WHAT TO DO:
Between the line containing "personnes naissent naturellement avec des" and the line containing "cheveu plus dense." lies a run of lines; give that run again exactly, with both of those lines, and nothing else from the entries below.

[Data extracted from a collection]
□ □ □ □ □

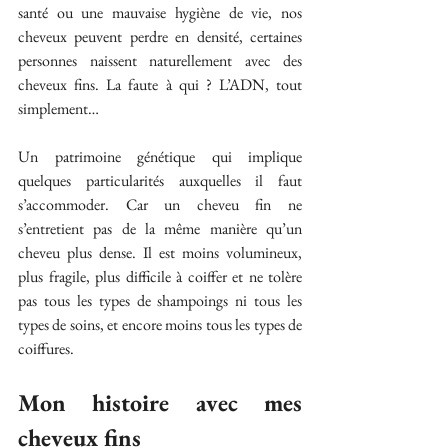
santé ou une mauvaise hygiène de vie, nos 
cheveux peuvent perdre en densité, certaines 
personnes naissent naturellement avec des 
cheveux fins. La faute à qui ? L’ADN, tout 
simplement…
Un patrimoine génétique qui implique 
quelques particularités auxquelles il faut 
s’accommoder. Car un cheveu fin ne 
s’entretient pas de la même manière qu’un 
cheveu plus dense. Il est moins volumineux, 
plus fragile, plus difficile à coiffer et ne tolère 
pas tous les types de shampoings ni tous les 
types de soins, et encore moins tous les types de 
coiffures.
Mon histoire avec mes 
cheveux fins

□ □ □ □ □

ANSWER TO THE EXERCISE:
personnes naissent naturellement avec des 
cheveux fins. La faute à qui ? L’ADN, tout 
simplement…
Un patrimoine génétique qui implique 
quelques particularités auxquelles il faut 
s’accommoder. Car un cheveu fin ne 
s’entretient pas de la même manière qu’un 
cheveu plus dense. Il est moins volumineux, 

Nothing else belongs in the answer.